Experts Caution Against Covid-19 Country Comparisons

People lined up outside an Amsterdam Oost Albert Heijn location, that made people wait outside at a distance until other customers left the store, 25 March 2020
People lined up outside an Amsterdam Oost Albert Heijn location, that made people wait outside at a distance until other customers left the store, 25 March 2020NL TimesNL Times

The public attention given to the number of deaths and infections at the hands of Covid-19 has led to speculation about the impact of the disease on the Netherlands in comparison to in other affected countries. However, experts warn, the tendency to draw conclusions from numbers alone can be misleading.

At first glance, for example, the number of cases and deaths relating to Covid-19 appear to indicate that the Netherlands is embarked on a strikingly similar trajectory to that of Italy. On February 29, for example, the number of infected patients and the number of deaths in Italy stood at 1,128 and 29 respectively. On March 16, the same figures in the Netherlands were 1,413 and 24 respectively. These statistics held relatively consistent between the two countries over the course of following days, prompting many to believe that the Netherlands was two weeks behind Italy in terms of the severity of the outbreak.

While memes have gone viral showing similar country statistics compared on line graphs, according to Marcel van Assen, professor of mathematical sociology at Tilburg University, there is very little that can be derived from such face value comparisons. “The important explanation is the number of people that are tested,” he explains to NL Times. “In Germany, every person with light symptoms is tested. But in Italy, only people showing heavy symptoms are tested—resulting in more deaths being recorded.”

“We don’t have enough data to be making strong recommendations,” he adds.

This is similarly the case with respect to mortality rates. According to figures released on Wednesday, the number of cases of Covid-19 that result in death currently stands at 5.55 percent. At first glance, the situation appears to be far graver than in Germany, where the current mortality rate comes in at a mere 0.42 percent.

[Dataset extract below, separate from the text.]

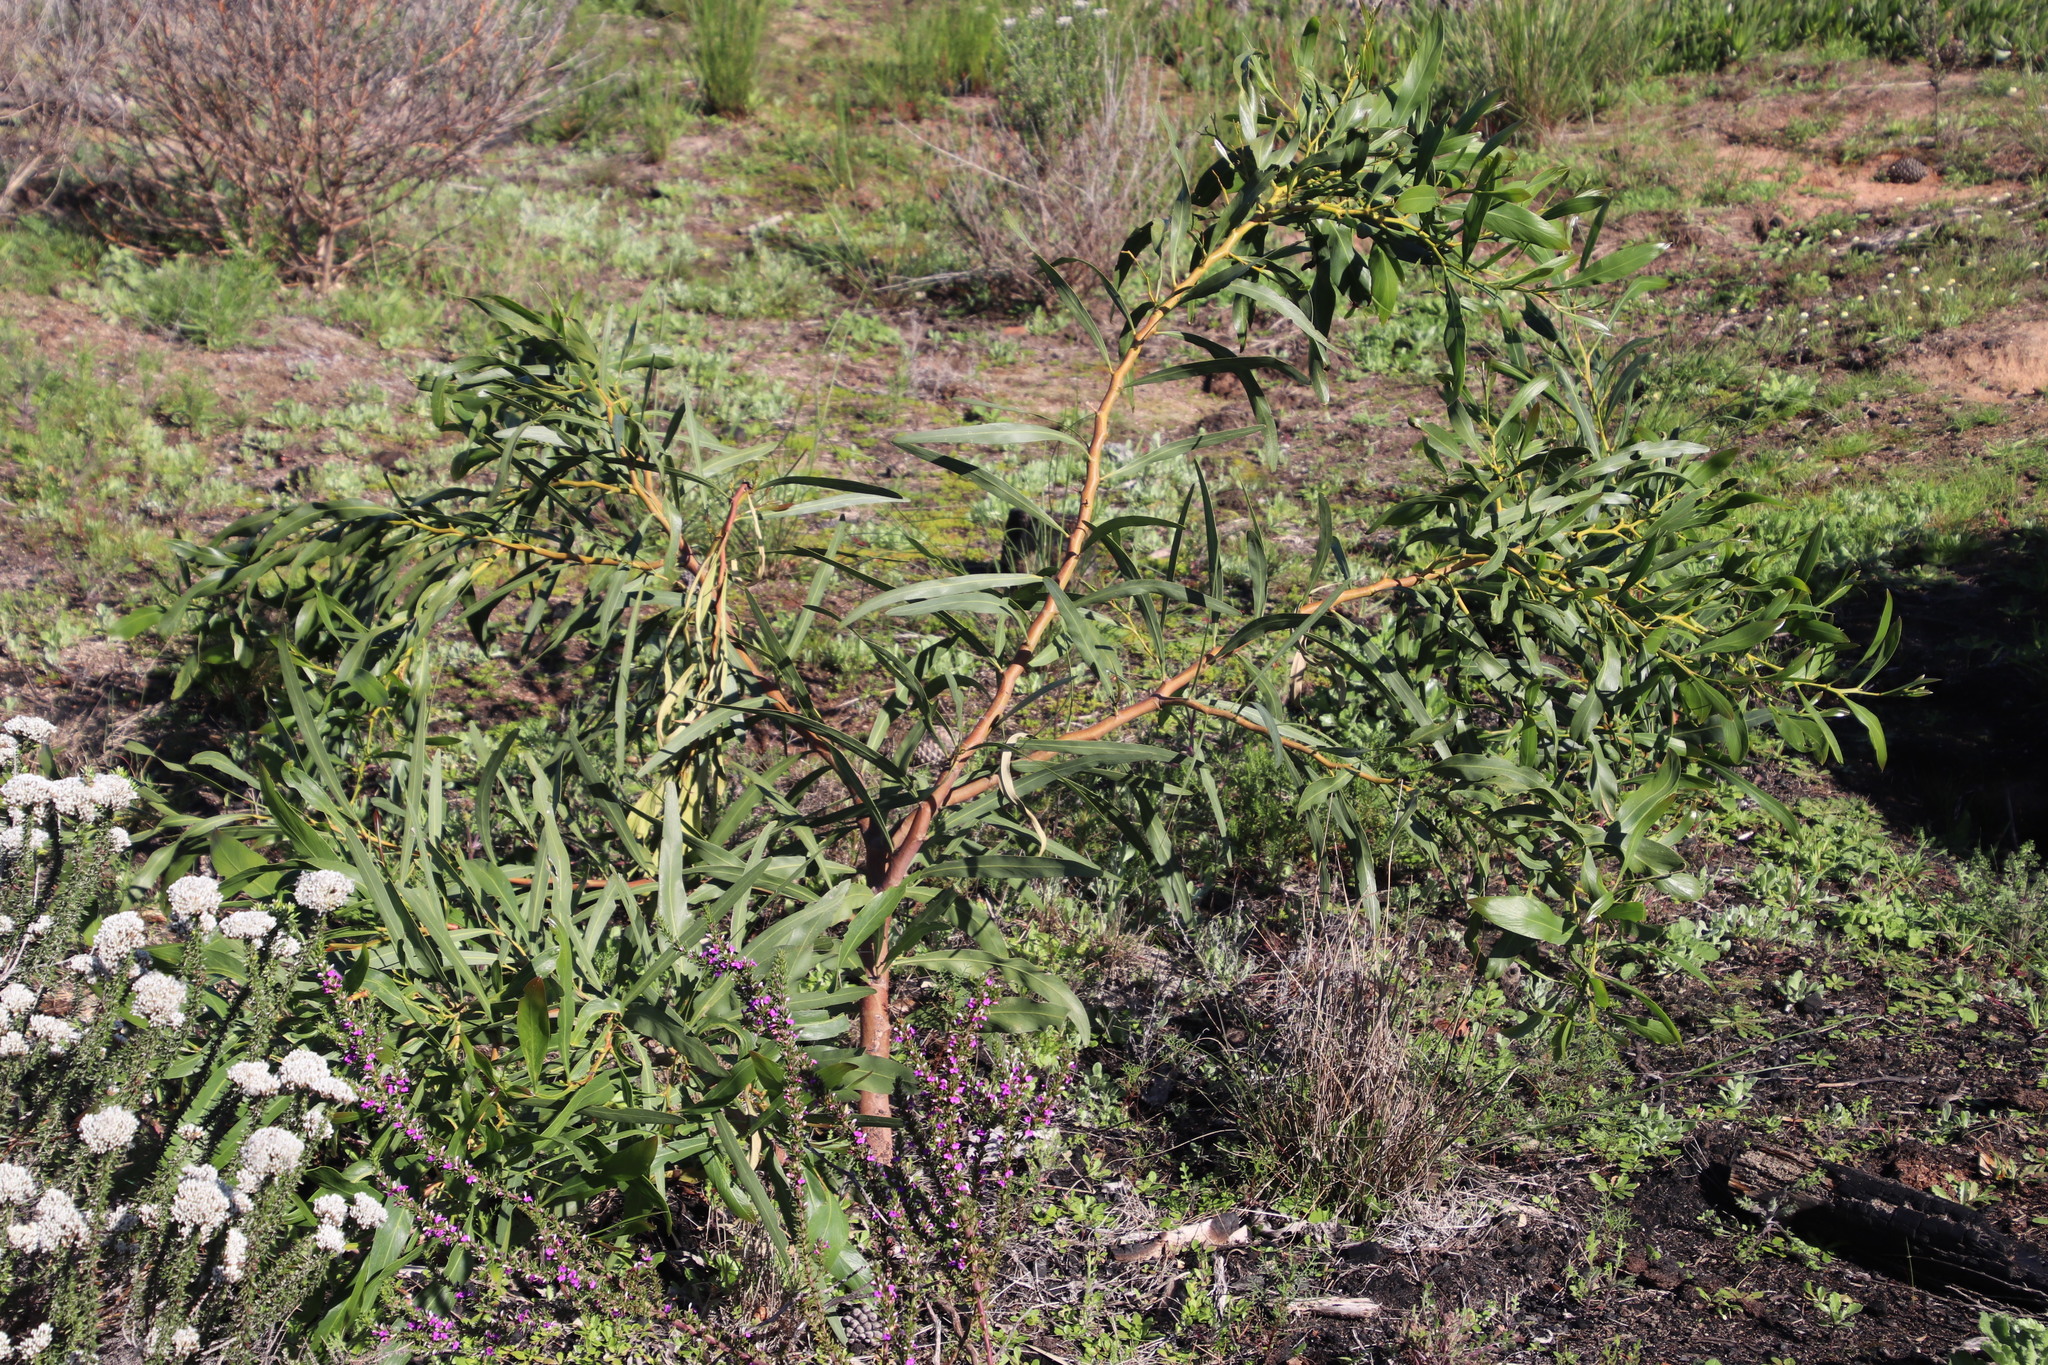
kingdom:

Even here with such a seemingly shocking disparity, there is no meaningful comparison that can be drawn, according to UMC Utrecht microbiologist Marc Bonten. He explains that in the Netherlands, even more than in other countries, “quality of life” is considered when making decisions about “starting a potential life-saving therapy that may also have severe adverse effects.”

“For that reason,” he continues, “elderly and physicians in the Netherlands frequently decide together, and I think more frequently than in most other countries, to not transfer patients to ICU and provide palliative care in a regular ward or at home,” resulting in “earlier deaths compared to other countries.”

“It is impossible to understand what you see without using mathematical models,” Hans Heesterbeek, professor of theoretical epidemiology at Utrecht University, explains further in an interview with NRC. He points out that, using models, scientific conclusions are often counterintuitive in nature. He uses the example of how receiving a “suboptimal” vaccination against rubella is, in fact, worse than receiving no vaccination at all for the disease.

“These are observations that you cannot understand without models,” he adds.